## Exercise details
Put every line of the records into a numbered list, leaving out any blank lines.

┌─ Provided records

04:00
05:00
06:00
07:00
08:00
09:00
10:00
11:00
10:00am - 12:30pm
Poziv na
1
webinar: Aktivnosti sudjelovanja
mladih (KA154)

└─

## Answer box
1. 04:00
2. 05:00
3. 06:00
4. 07:00
5. 08:00
6. 09:00
7. 10:00
8. 11:00
9. 10:00am - 12:30pm
10. Poziv na
11. 1
12. webinar: Aktivnosti sudjelovanja
13. mladih (KA154)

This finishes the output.